A Dark Corner

I’ve been suffering some pretty bad nightmares recently. I’m not sure what has triggered them but I really am not enjoying the black fog that fills my head for the morning after one of these dark adventures.

Last night revisited a particularly bad part of my past, from about a decade ago, where I was in a job trying to meet impossible and unrealistic targets. I used to suffer from nightmares regularly as a fall out from that experience. Usually these dreams would take the theme of loss or inadequacy with added levels of bullying from management figures. I’d been free from those terrors for about a year up until last night. As a result I’ve felt out of sorts all morning yet also quite relieved that physically I’m in a totally different space and in a totally different time-frame now.

Today, as a freelance, I can always say no to things without fear of consequences or repercussions.
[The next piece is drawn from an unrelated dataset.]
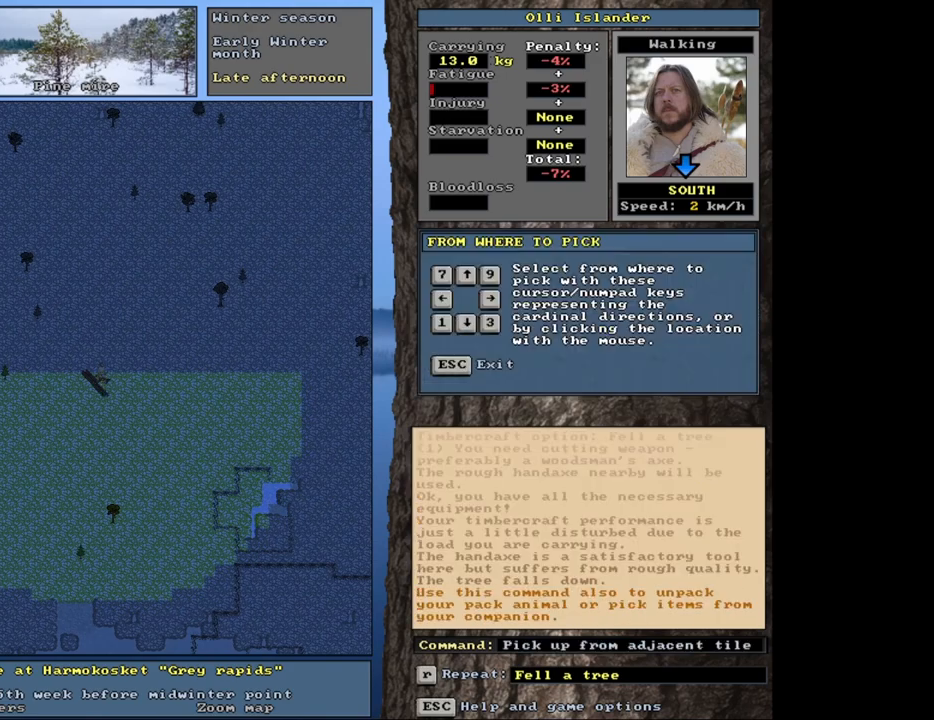
{"keys": [], "mouse": [], "events": [[67, "g", "up"], [100, "shift_r", "up"], [250, "down", "down"], [367, "down", "up"]]}
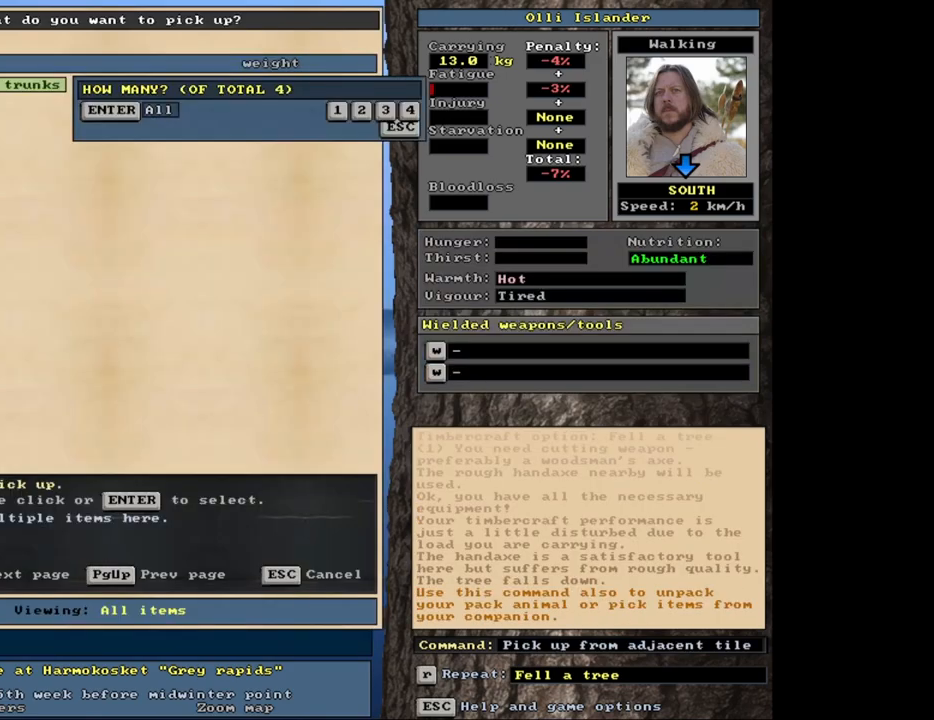
{"keys": [], "mouse": [], "events": []}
I can agree to workloads that I know are manageable. If I take on extra then it is only because I know that I can push myself to achieve them. I am in control of my own goals and my own destiny. My conscience is my own to be given freely rather than manipulated. Thankfully my art can help me deal with the fall out and I have been able to shake off the fear of last night’s experience by burying it into this dark corner of my Beaded Lace artwork.

I’ve worked it through and hopefully will sleep better tonight. Every bad experience in life that I survive simply gives me proof that I have the strength to conquer more bad experiences should they arise. What hasn’t killed me can, and will, make me stronger.